La petite école, « escuelita » est une manifestation mondiale à visée pédagogique instaurant un mouvement alter-mondialiste, la reterritorialisation des luttes, la création de contre-pouvoirs sociaux, l'ambition de l'autonomie et de l'auto-suffisance comme résistance au monde capitaliste, le soutien psychologique et l'éducation à résister aux tentatives de corruption, l'organisation démocratique directe, le soutien aux luttes internationales. Ils organisent les rencontres des arts, des sciences, puis le conseil national indien.

Les grands axes de leur action :

L'AUTONOMIE :

Faire revivre les communautés indiennes du Chiapas (sud du Mexique) en lutte contre le capitalisme, restaurer les communs cultivant maïs, haricot, courge vivriers. Création des assemblées communautaires qui prennent les décisions, maintiennent le collectif, l'entraide, le partage des terres, les fêtes et les rituels.

LA CONSTRUCTION :

Suite à la nouvelle suppression par le président Salinas des terres collectives en 1992, puis à l'instauration de l'ALENA (accord de libre-échange entre USA, Canada et Mexique) aboutissant à des pertes d'emploi et à la perte de l'autonomie alimentaire des indiens, un nouveau soulèvement se produit. Il aboutit à la récupération de 40 000 ha de terres, non légalisée cependant, et permet d'instaurer un système éducatif et de santé.

Le système est fondé sur l'absence de salaire.
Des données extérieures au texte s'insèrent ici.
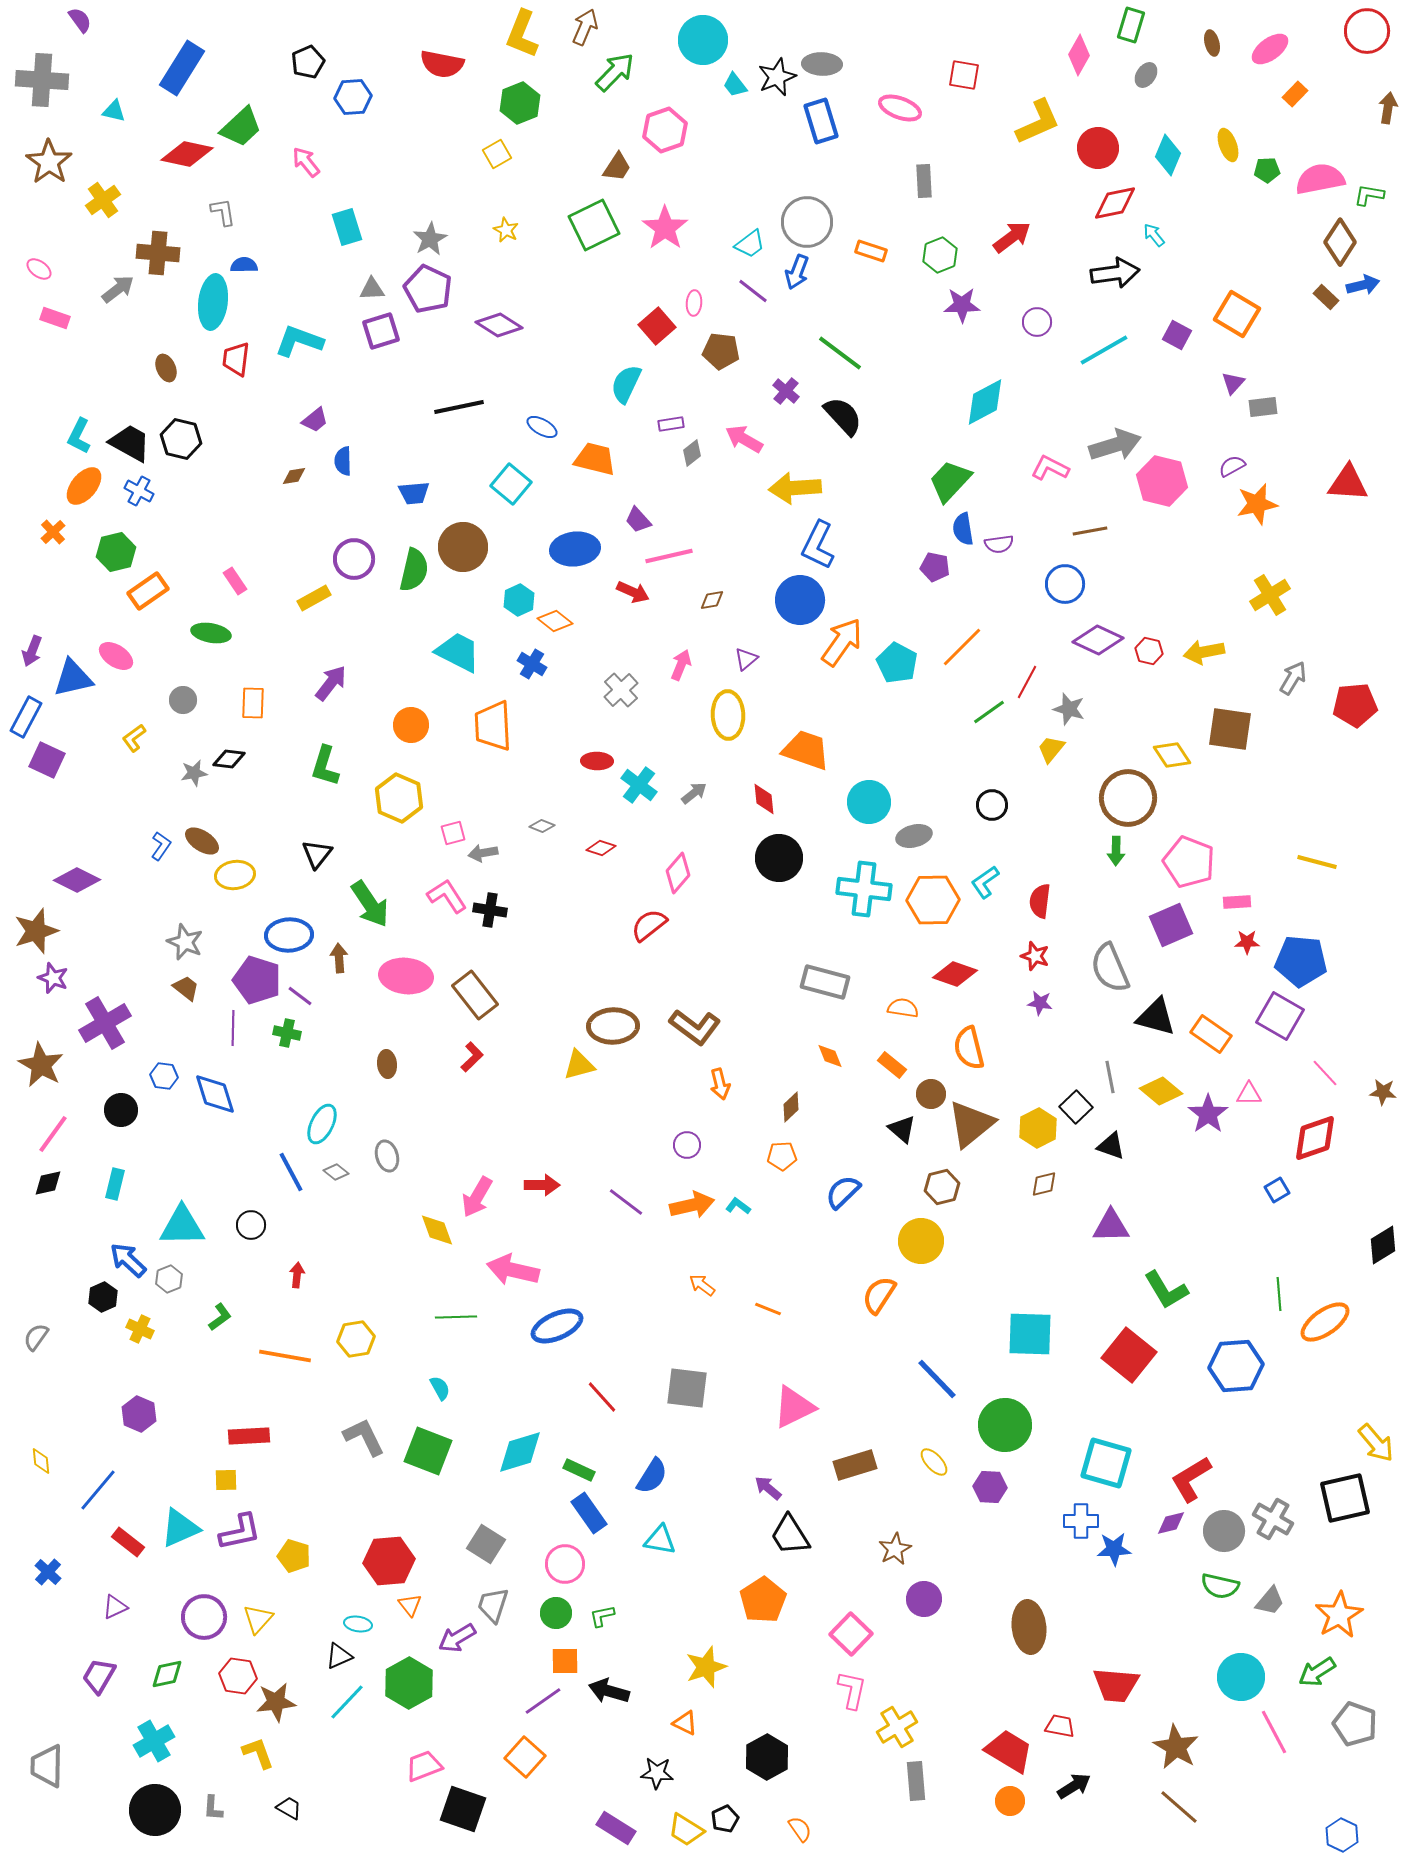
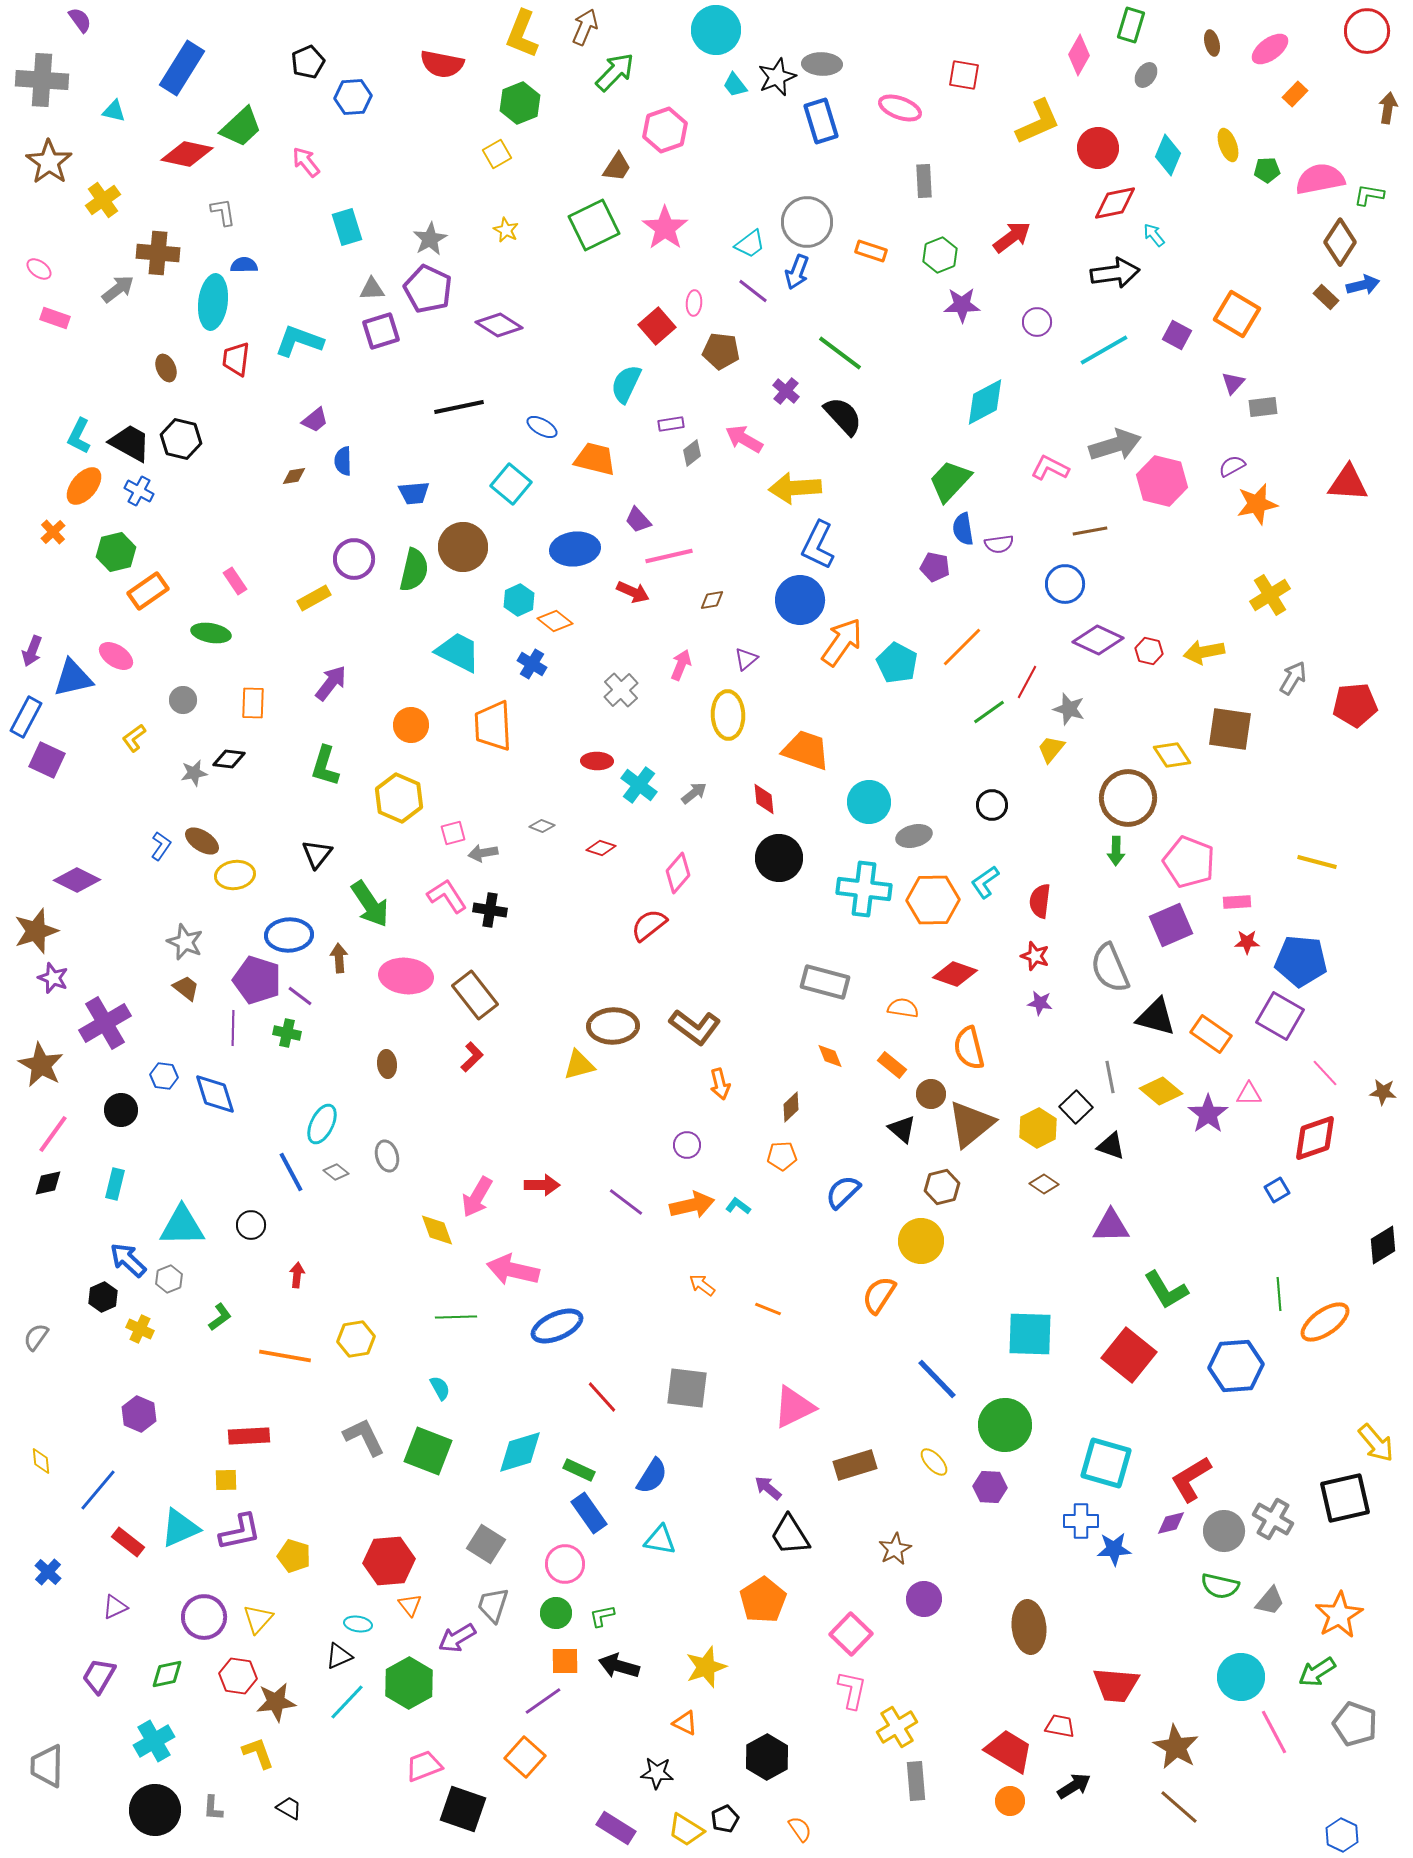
cyan circle at (703, 40): moved 13 px right, 10 px up
brown diamond at (1044, 1184): rotated 48 degrees clockwise
black arrow at (609, 1691): moved 10 px right, 25 px up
Soignants et enseignants sont hébergés et nourris en échange de leurs services. Les assemblées villageoises communautaires désignent un responsable qui siège aux conseils de bon gouvernement rassemblant de nombreux villages, indépendants de l'EZLN, qui y siège en observateur.

Les élus sont des autorités, ils assurent une charge collégiale au service de la communauté, les mandats sont de 2 ou 3 ans, non renouvelables, révocables en cas de manquement. Il n'y a pas de spécialisation politique, pas d'experts. On peut rêver...

Il n'y a pas d'impôts sur le revenu, mais une TVA

Leur devise : « caminar preguntando » : cheminer en questionnant. Ils se définissent « insurgientos » et pratiquent une politique d'élévation générale du niveau. Ils dissimulent leur visage en public, certes pour ne pas être reconnus, mais aussi pour affirmer leur interchangeabilité (cf sous-commandant Marcos qui a pris le nom de Gaetano après le meurtre d'un villageois ainsi dénommé). Ils disent qu'ils ont une « petite liberté », et « ils ont peur que nous nous rendions compte que nous pouvons nous gouverner nous-mêmes »...

Ils ont supprimé l'alcool en 1993 à la demande des femmes pour mettre fin aux violences conjugales. Les jeunes, qui partaient avant 2000, restent depuis et se montrent très actifs.

Ils ont reçu l'appui de Samuel Renzo, évêque de San Cristobal de 1959 à 2000, auteur d'une théologie de la Libération. Leur projet est collectiviste, non-violent,libertaire, utopiste et solidaire. Dans la Déclaration de la forêt Lacandone, en 2005, ils assurent de leur modeste mais sincère appui toutes les luttes de libération dans le monde.

Une utopie qui nous permet de rester vivants.